Article14 September 2017Reading time about 6 minutes

GBP: Job done BoE, now back to Brexit

BoE takes charge of markets with an effective signal

The 7-2 Monetary Policy Committee split vote today to keep policy on hold meant we didn’t quite see a third rate hike dissenter. However, the statement’s explicit reference to most MPC officials seeing a withdrawal of stimulus as 'appropriate over the coming months' was probably as effective a signal the Bank could have sent to engineer a slightly steeper UK rate curve – while retaining the legitimacy of the MPC process.

We are inclined to see the primary intent of today’s hawkish signal as an attempt to realign market expectations with the idea of a gradual BoE tightening path, rather than preparing markets for an imminent rate rise. 

The latter, as the policy statement caveats, remains a function of how the UK economy evolves over the coming months; the added layer of heightened UK political uncertainty – stemming from crucial Brexit-related events in the next few months – means that a November rate hike shouldn’t be viewed as a sure fire bet. 

Indeed, we’d like to think underlying the BoE’s message today was the subtle tactic of ‘extremeness aversion’ – offering an extreme option (in this case potential near-term rate hikes) to anchor markets more towards the middle ground (slightly higher rates at some point over the next few years).

Type of BoE hiking cycle matters more for GBP

The debate over the timing of the first Bank rate hike – and what looks at this stage weighing up November versus February – may just be short-term noise in the overall extent to which BoE policy can influence GBP price action.

We think there are two types of hiking cycles to consider:

  1. 'Withdrawal of stimulus' which should be interpreted as a 'one or two and done' type of hiking cycle.
  2. 'Gradual and limited' hiking cycle which may indicate a more open-ended BoE normalisation path that would result in a much steeper market curve than the above alternative.

While the BoE statement contained both signals, the emphasis on a 'withdrawal of stimulus' means we expect any future BoE policy normalisation to be more in line with the idea of a 'one or two and done' type of hiking cycle – as opposed to a Fed-like policy tightening cycle. 

Looking ahead, we think it’s wise to focus on the type of tightening cycle the BoE will eventually embark on

As the chart below shows, the shift higher in the UK rate curve following today’s hawkish BoE tone means we’re not too far off the extent to which we expect short-term rates to move up towards in our 'withdrawal of stimulus' hiking cycle scenario.

Source: ING estimates, Bloomberg
Source: ING estimates, Bloomberg

BoE policy repricing to offer GBP a one-time boost

Over the coming weeks, we expect greater BoE forward guidance in line with our 'stimulus removal' hiking cycle scenario to cap the extent to which GBP can move higher. A further 25-30bp move higher in short-term UK rates will, at best, offer GBP a one-time boost. Our model-based simulations show GBP/USD could move up to 1.35-1.36 but would likely face strong resistance here. For EUR/GBP, we think the move lower could extend to the 0.8750-0.8800 area if the BoE-fuelled GBP rally continues.

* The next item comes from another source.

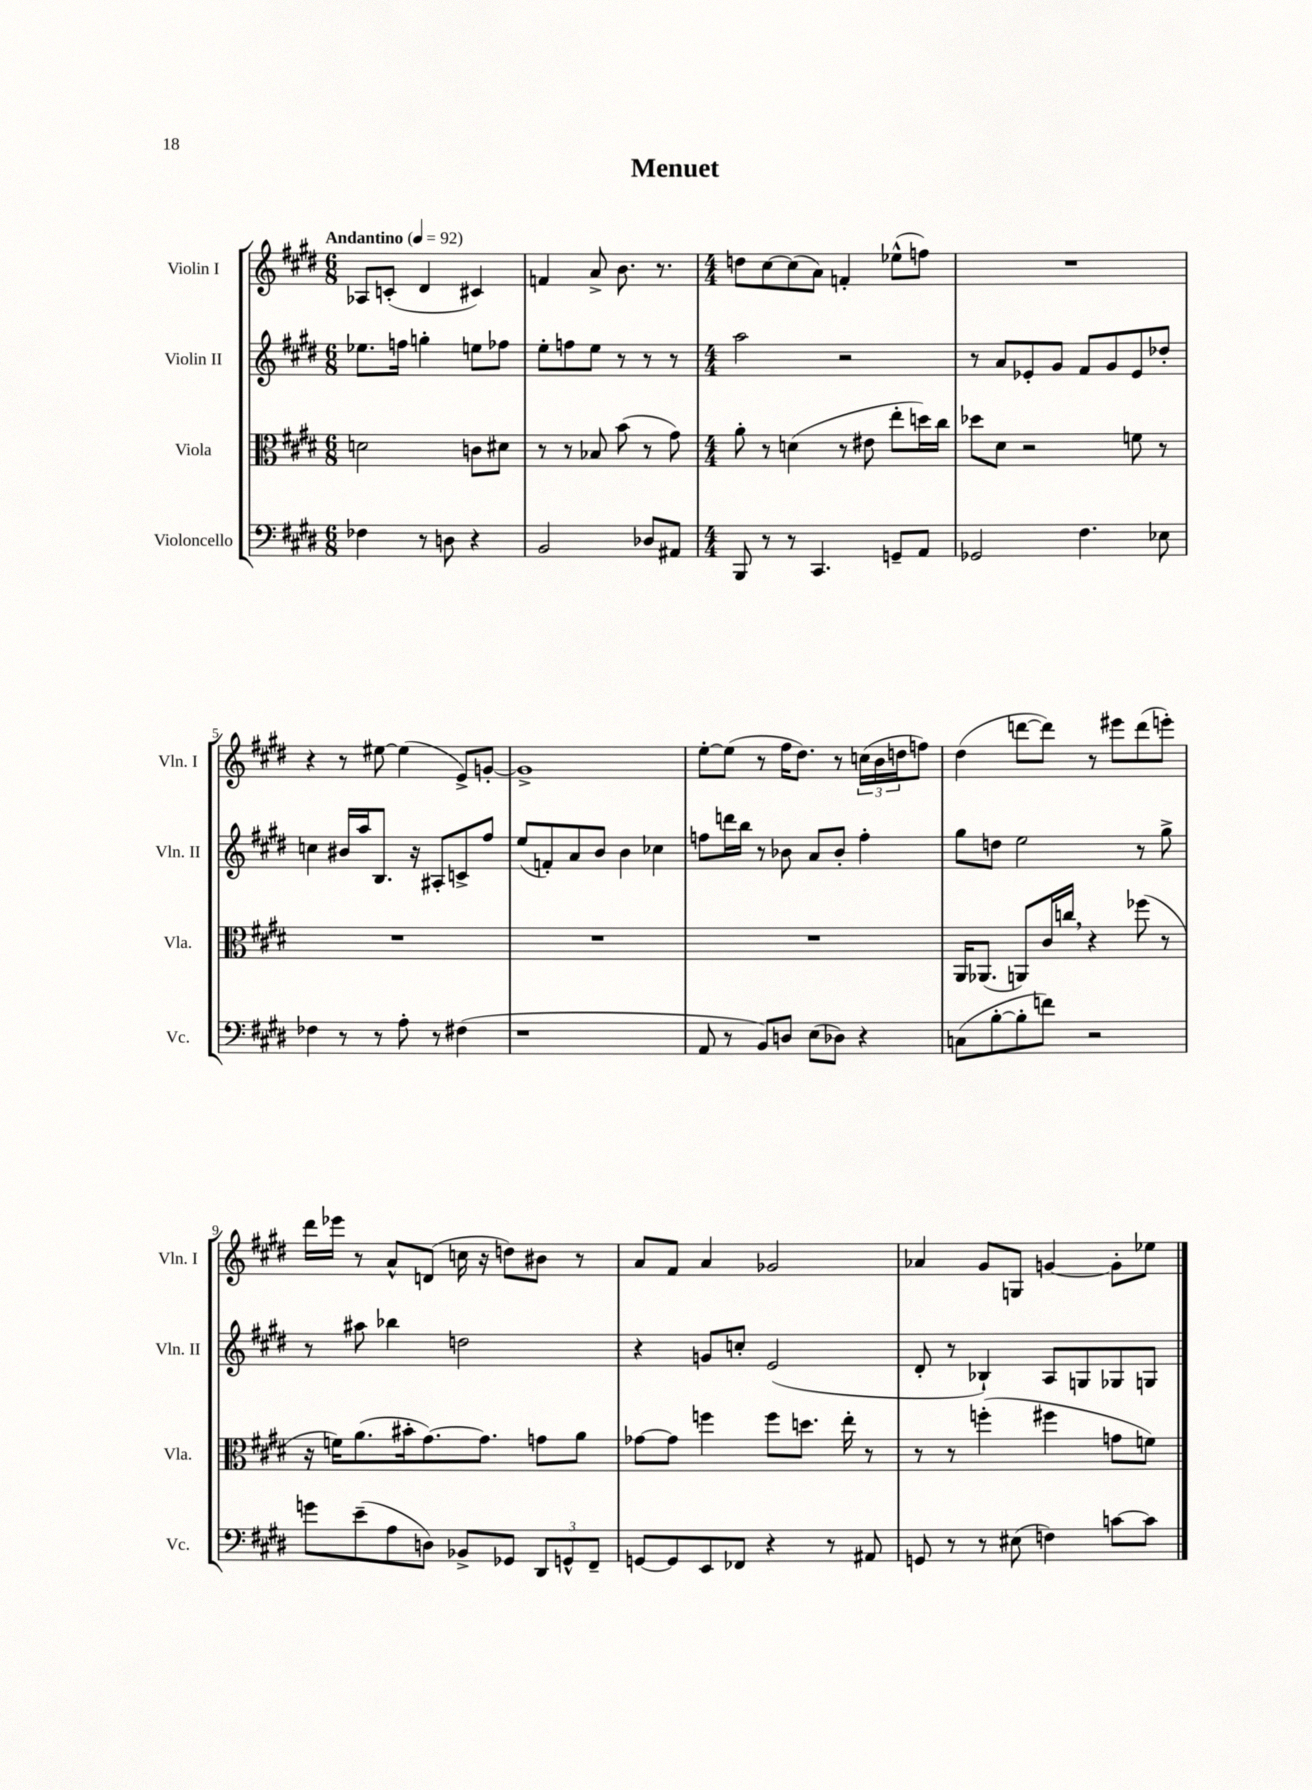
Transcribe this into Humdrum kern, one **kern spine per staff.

Source: ING estimates, Bloomberg
Source: ING estimates, Bloomberg

GBP rally has limited legs amid political uncertainties

However, the above estimates are based on an isolated move in short-term UK rates - and makes the conservative assumption that US and Eurozone rates remain constant at current levels. Moreover, we would expect Brexit to once again recapture the narrative for GBP price action in October ahead of key political events, and this could well limit the extent to which Sterling moves materially higher in the near-term.

Nonetheless, the sustained move in EUR/GBP below 0.90 following today's BoE meeting has almost certainly shelved any ‘parity’ fears for now. We look for the pair to consolidate in the 0.8800-0.9000 region over the coming weeks, with downside risks should UK political risks fade, and bullish EUR sentiment recede further. 

A move higher in GBP/USD may be harder to come by were the dollar to find support from higher US rates; our view for a slightly more dovish Fed next week means GBP/USD could extend its near-term move higher towards 1.3500.

We remain content with our forecast for EUR/GBP at 0.90 and GBP/USD at 1.33 by the end of 2017, though see greater risks of pencilling in additional GBP strength if we see steps towards a Brexit transitional deal over the coming months.